Within the global pipeline of NASH drugs, Gilead holds one of the few late-stage candidates in selonsertib. Phase 3 studies of the drug are expected to read out in January and March, and positive results could put it in a leading position against rival therapies from Allergan, GenFit and Intercept Pharmaceuticals.
Yet optimism around those studies isn't very high, at least not on Wall Street. Investors see probability of success sitting at 20% to 40%, according to a late October note from Mizuho analyst Salim Syed. Mizuho maintained a 33% probability of success, which Syed called low for a Phase 3 asset.
There's also been concern around another Gilead NASH drug, GS-9674, a farnesoid X receptor (FXR) agonist.
A recent Phase 2 readout showed around 30% of patients taking a high dose of the drug experienced at least a 30% reduction in liver fat, after correcting for placebo. Though Gilead was bullish on the data and intends to push GS-9674 into late-stage testing, some analysts argued the drug wasn't as effective as Intercept's Ocaliva or as free of side effects as Novartis' tropifexor — both of which are also FXR agonists.
The combined skepticism may weigh on the outlook for Gilead's investigational NASH triplet, which combines selonsertib, GS-9674 and an acetyl-CoA carboxylase inhibitor dubbed GS-0976.
Gilead therefore has incentives to de-risk its NASH pipeline through diversification. The Scholar Rock deal looks to be a byproduct of that pressure.
"It makes sense that GILD would want the fibrosis/NASH programs because of the potential for both monotherapy and combo therapies," Jefferies analyst Michael Yee wrote in a Dec. 19 note, adding that Scholar Rock's platform is "particularly unique because it inhibits TGFβ1 as opposed to hitting other isoforms, which could lead to off-target unwanted effects."

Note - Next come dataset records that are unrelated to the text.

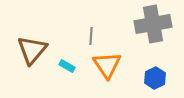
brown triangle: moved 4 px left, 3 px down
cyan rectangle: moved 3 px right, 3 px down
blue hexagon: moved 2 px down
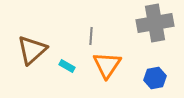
gray cross: moved 2 px right, 1 px up
brown triangle: rotated 8 degrees clockwise
orange triangle: rotated 8 degrees clockwise
blue hexagon: rotated 15 degrees clockwise
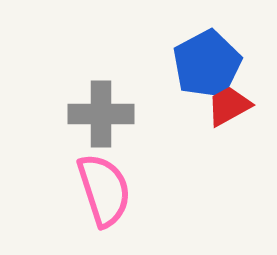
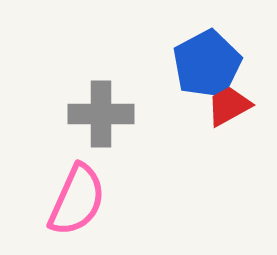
pink semicircle: moved 27 px left, 10 px down; rotated 42 degrees clockwise
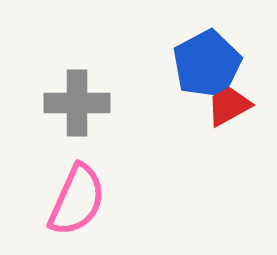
gray cross: moved 24 px left, 11 px up
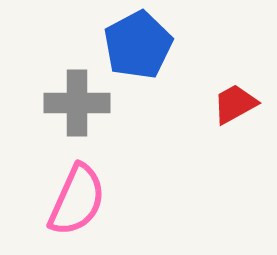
blue pentagon: moved 69 px left, 19 px up
red trapezoid: moved 6 px right, 2 px up
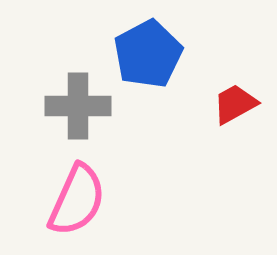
blue pentagon: moved 10 px right, 9 px down
gray cross: moved 1 px right, 3 px down
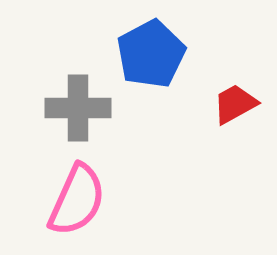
blue pentagon: moved 3 px right
gray cross: moved 2 px down
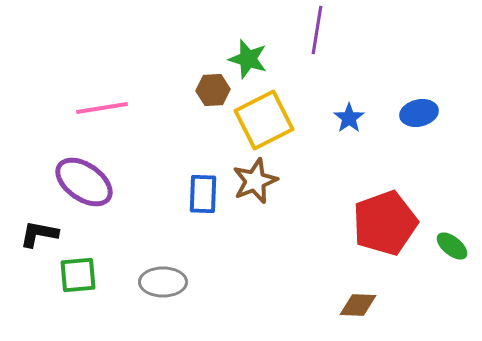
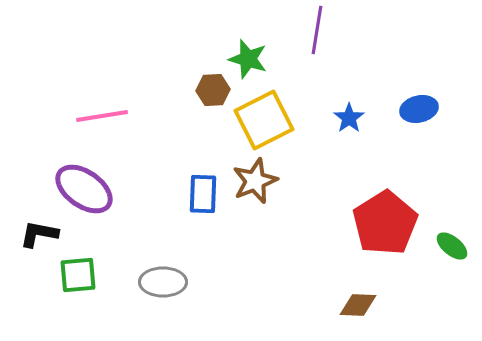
pink line: moved 8 px down
blue ellipse: moved 4 px up
purple ellipse: moved 7 px down
red pentagon: rotated 12 degrees counterclockwise
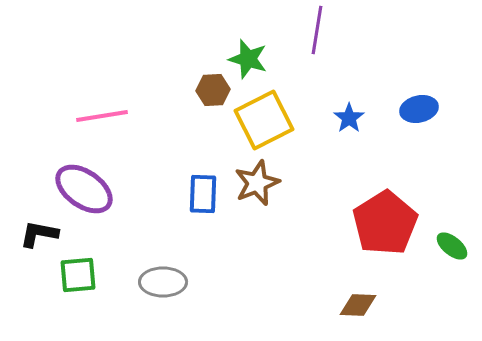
brown star: moved 2 px right, 2 px down
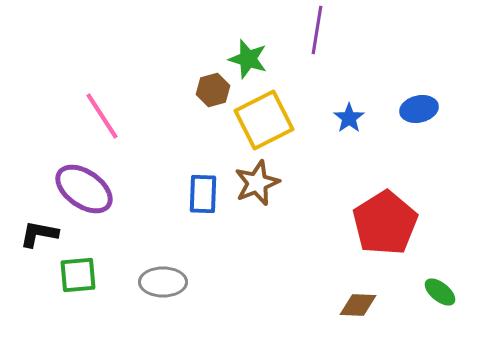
brown hexagon: rotated 12 degrees counterclockwise
pink line: rotated 66 degrees clockwise
green ellipse: moved 12 px left, 46 px down
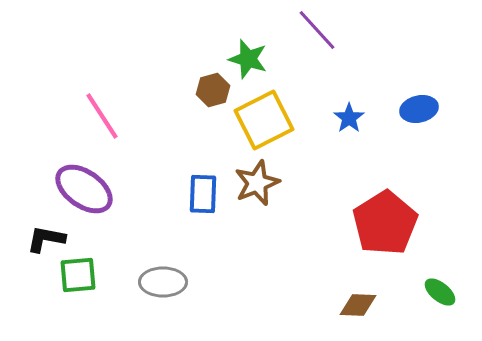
purple line: rotated 51 degrees counterclockwise
black L-shape: moved 7 px right, 5 px down
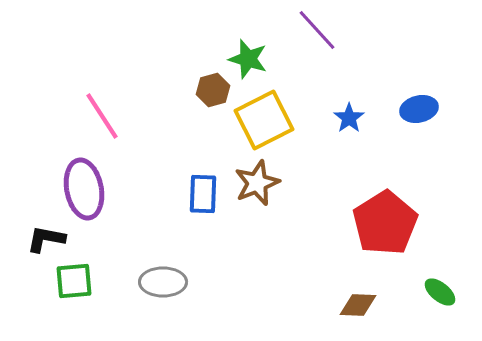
purple ellipse: rotated 44 degrees clockwise
green square: moved 4 px left, 6 px down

Gilead now holds exclusive options to license worldwide rights to drugs stemming from three Scholar Rock programs. They include: inhibitors that target activation of latent TGFβ1 with high affinity and specificity, inhibitors that selectively target activation of latent TGFβ1 localized to extracellular matrix, as well as a third TGFβ discovery program.
Per deal terms, Scholar Rock is in charge of antibody discovery and preclinical research through product candidate nomination. Should Gilead decide to exercise its options, it would then be responsible for the programs' preclinical and clinical development and commercialization.
"We are excited to work with Scholar Rock to investigate this novel approach to TGFβ inhibition as an important aspect of our research programs in fibrotic diseases," Gilead's McHutchison said in the Dec. 19 statement.
Notably, Scholar Rock gets to keep exclusive worldwide rights to certain TGFβ inhibitors for oncology and cancer immunotherapy. The company is already working with Janssen Biotech on one program in that space, according to its pipeline.
Shares in Scholar Rock were up 2% to $23 apiece at market's open Wednesday, but continue to climb to $23.62 apiece by late-morning trading.